Lost and Beautiful (2015)

Rating:

Lost and Beautiful (Bella E Perduta)

Italy. 2015.

Crew

Director – Pietro Marcello, Screenplay – Maurizio Braucci & Pietro Marcello, Producers – Sara Fgaier & Pietro Marcello, Photography – Salvatore Landi & Pietro Marcello, Music – Marco Messina & Sacha Ricci. Production Company – Avventurosa/Rai Cinema/Istituto Luce Cinecitta/MiBACT/Fondazione Cineteca di Bologna/Rolex Mentor/Protege Arts Initiative/Scam – Bourse Brouillon d’un Reve

Cast

Tommaso Cestrone (Himself), Sergio Vitolo (Pulcinella), Elio Germano (Voice of Sarchiapone), Gesuino Pittalis (Gesuino)


Plot

Tommaso Cestrone is a shepherd who has dedicated his life to cleaning up the abandoned Palace of Carditello in the Campania region. One day, he finds a calf that he names Sarchiapone and adopts it. After Tommaso unexpectedly dies, the masked Pulcinella, an immortal figure who has the power to listen to the dead, descends from the afterlife. He has come at Tommaso’s request and finds Sarchiapone waiting for him. Pulcinella takes Sarchiapone with him as he journeys across the countryside, looking for a new owner for the bullock.

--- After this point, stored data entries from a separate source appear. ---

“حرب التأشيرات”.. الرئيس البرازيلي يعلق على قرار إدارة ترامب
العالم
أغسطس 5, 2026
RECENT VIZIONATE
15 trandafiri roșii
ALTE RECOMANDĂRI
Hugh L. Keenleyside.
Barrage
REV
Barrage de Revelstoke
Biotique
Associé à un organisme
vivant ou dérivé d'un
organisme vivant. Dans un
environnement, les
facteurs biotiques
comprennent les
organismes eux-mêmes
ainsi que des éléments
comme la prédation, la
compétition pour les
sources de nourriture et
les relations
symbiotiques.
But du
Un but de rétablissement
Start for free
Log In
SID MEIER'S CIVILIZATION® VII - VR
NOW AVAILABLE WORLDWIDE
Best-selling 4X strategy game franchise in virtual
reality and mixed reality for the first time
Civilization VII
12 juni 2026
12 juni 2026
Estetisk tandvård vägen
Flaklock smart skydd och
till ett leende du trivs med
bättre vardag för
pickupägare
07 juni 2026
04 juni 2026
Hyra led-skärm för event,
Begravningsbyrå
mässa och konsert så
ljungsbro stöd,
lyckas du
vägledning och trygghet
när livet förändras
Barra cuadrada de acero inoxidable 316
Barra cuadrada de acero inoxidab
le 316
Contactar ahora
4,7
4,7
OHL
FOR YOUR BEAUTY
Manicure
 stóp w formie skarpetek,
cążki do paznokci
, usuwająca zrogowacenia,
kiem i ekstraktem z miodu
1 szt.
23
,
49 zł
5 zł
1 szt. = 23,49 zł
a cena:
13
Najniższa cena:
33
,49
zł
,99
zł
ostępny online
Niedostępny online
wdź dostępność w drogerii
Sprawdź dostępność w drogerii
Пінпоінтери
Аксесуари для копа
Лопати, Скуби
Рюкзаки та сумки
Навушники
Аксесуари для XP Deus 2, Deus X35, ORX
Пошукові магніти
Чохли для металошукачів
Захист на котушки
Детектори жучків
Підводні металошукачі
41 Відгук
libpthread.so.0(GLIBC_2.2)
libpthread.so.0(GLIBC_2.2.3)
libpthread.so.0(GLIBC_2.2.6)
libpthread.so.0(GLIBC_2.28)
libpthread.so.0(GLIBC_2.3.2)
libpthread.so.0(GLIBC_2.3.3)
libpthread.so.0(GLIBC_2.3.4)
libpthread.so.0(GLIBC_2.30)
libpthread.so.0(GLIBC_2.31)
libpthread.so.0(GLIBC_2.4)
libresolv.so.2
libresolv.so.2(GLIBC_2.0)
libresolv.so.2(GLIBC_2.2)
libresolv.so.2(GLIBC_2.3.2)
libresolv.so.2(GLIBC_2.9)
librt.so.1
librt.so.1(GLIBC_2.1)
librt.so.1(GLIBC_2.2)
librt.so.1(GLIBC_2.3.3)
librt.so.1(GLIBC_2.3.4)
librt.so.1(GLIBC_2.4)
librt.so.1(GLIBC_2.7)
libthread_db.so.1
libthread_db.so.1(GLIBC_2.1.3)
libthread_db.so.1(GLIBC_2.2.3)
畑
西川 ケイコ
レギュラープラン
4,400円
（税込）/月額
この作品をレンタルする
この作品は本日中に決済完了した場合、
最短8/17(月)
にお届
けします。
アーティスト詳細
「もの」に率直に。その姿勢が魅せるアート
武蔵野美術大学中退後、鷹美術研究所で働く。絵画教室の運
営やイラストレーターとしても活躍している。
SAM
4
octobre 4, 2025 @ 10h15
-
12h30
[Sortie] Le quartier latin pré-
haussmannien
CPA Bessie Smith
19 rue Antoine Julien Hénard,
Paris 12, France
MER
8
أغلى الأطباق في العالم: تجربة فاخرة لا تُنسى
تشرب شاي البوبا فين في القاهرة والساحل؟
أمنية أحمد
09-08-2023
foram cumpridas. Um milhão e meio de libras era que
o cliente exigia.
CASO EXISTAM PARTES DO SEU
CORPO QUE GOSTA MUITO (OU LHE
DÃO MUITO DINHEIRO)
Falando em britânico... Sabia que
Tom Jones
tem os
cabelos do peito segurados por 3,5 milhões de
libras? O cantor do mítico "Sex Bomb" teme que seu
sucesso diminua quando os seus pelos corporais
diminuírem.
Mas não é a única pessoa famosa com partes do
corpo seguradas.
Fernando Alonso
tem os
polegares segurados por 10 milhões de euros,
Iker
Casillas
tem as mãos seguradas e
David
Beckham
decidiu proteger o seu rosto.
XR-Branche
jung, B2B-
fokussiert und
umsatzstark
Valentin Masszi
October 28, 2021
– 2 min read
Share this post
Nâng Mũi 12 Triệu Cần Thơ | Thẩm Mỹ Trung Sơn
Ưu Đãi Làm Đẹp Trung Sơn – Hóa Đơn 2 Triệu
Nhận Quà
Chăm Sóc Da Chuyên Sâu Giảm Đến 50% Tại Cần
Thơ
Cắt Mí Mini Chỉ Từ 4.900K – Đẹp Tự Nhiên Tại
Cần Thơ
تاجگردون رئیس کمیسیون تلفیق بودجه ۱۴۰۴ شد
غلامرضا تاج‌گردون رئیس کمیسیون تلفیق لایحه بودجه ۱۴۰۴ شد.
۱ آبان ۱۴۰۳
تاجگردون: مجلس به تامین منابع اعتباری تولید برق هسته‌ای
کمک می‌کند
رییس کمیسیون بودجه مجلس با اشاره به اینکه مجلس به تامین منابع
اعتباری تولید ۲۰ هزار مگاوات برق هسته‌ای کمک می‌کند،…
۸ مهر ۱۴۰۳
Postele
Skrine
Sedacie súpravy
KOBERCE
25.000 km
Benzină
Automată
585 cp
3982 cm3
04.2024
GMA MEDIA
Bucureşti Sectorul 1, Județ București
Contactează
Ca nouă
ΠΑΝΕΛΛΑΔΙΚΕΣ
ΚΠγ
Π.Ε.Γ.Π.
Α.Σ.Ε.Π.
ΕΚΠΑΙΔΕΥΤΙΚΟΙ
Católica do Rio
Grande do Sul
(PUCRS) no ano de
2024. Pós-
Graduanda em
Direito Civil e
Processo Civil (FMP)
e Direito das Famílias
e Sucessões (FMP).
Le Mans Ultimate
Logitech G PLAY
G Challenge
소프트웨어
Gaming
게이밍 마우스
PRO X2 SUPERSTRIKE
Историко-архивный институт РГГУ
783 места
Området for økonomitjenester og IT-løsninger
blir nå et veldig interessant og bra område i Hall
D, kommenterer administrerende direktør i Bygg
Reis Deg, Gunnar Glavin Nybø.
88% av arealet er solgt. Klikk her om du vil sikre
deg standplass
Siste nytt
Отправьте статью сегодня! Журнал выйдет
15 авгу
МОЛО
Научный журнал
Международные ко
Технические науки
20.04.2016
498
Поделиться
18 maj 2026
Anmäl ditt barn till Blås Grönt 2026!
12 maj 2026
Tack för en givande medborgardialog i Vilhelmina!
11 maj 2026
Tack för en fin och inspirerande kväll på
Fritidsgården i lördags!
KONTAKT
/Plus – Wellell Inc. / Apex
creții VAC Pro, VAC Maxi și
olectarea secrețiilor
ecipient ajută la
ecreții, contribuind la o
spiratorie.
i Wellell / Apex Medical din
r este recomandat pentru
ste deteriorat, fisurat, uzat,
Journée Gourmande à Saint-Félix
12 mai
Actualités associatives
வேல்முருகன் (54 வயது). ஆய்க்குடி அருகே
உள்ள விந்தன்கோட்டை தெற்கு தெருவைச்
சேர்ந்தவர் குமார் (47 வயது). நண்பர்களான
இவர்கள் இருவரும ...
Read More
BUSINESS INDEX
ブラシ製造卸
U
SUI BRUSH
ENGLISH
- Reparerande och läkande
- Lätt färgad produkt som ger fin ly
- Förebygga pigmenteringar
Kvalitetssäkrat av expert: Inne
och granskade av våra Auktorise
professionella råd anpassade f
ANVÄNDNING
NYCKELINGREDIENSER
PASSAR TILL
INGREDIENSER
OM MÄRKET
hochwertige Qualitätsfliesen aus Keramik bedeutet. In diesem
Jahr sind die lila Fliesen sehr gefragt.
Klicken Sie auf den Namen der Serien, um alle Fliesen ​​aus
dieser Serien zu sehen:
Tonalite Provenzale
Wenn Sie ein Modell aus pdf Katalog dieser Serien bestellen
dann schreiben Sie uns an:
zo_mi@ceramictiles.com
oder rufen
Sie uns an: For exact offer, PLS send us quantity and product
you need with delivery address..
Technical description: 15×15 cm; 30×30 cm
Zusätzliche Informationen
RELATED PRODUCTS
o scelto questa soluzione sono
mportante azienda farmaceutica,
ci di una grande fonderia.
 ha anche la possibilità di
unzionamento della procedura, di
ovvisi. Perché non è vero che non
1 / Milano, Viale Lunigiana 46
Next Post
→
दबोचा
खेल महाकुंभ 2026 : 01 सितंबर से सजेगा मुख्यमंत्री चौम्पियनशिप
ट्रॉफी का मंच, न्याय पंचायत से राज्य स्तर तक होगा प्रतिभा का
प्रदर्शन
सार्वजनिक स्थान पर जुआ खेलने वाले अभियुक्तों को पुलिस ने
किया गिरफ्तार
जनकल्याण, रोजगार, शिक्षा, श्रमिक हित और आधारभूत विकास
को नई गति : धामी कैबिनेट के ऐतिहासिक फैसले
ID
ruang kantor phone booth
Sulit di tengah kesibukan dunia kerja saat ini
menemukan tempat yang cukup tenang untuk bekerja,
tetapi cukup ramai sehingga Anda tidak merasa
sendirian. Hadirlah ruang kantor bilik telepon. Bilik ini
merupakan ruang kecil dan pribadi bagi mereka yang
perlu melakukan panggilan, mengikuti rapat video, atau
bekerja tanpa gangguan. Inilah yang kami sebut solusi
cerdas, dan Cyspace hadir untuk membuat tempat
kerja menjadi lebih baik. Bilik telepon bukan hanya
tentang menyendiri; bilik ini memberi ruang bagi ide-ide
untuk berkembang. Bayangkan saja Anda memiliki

Lost and Beautiful is the fourth full-length film for Italian documentary-maker Pietro Marcello. Marcello has previously made the likes of Crossing the Line (2007), The Mouth of the Wolf (2009) and The Silence of Pelesjan (2011), which all centre around Italian landscapes and culture and each run to about the 60 minute length. Marcello has also contributed segments to multi-director documentaries like Napoli 24 (2010) and Venice 70: Future Reloaded (2013).

Lost and Beautiful has a strange origin – it was actually started by Pietro Marcello as a documentary about Tommaso Cestrone who spent his life tending and restoring the abandoned Bourbon Palace at Carditello, asking no pay for doing so. Cestrone then died in Christmas Eve of 2013, before the documentary was completed. Marcello has dealt with this by turning the documentary footage into a peculiar fantasy film.

The first sections hold a beauty as we see Tommaso Cestrone wandering around tending the castle, which looks magnificent even in its ruined splendour. The sudden announcement of his death comes as a jolt. Thereafter, Pietro Marcello introduces the masked figure of Pulcinella who descends to Earth from the afterlife and takes a bull left to it by Cestrone and wanders through the countryside trying to find an owner for it. Pulcinella is one of the character types in comedia dell’arte, the Italian pantomime tradition that dates from the 16th Century where plays were performed using masked figures representative of stock archetypes. Many of these figures, particularly Arlecchino or the Harlequin, are still around today. Pulcinella, who is usually seen as nasty and back-stabbing and will often pretend to be stupid (although is portrayed more as an amiable innocent here), has evolved into English to be known as Punch.

I suppose I should have had some indication about Lost and Beautiful from the fact that it is narrated by a bull. Pulcinella’s arrival is followed by a seemingly endless series of scenes lacking in any real plot with the masked Pulcinella wandering around the countryside with the bull in tow, talking to it, talking to other people he encounters along the way, where he stays a night with one couple before meeting another shepherd Gesuino who takes ownership of the bull but sells it before Pulcinella realises that it is a magical bull and a mistake has been made. Gesunio also introduces Pulcinella to a magic brook and the Tree of Death and in the closing scenes Pulcinella decides to sip from the brook and become a mortal – shades of the angels becoming human that we see in Wings of Desire (1987). The last we see of the bull is it gloomily reflecting that that is life as it is herded into the cattle car to be shipped to the slaughterhouse.

All of this sounds far more interesting than it is on the screen. If 87 plotless minutes of characters wandering the countryside talking to cattle is your thing then by all means enjoy. I found it as pretentious as they come. On the plus side, the film is often prettily photographed, which sort of redeemed the dullness.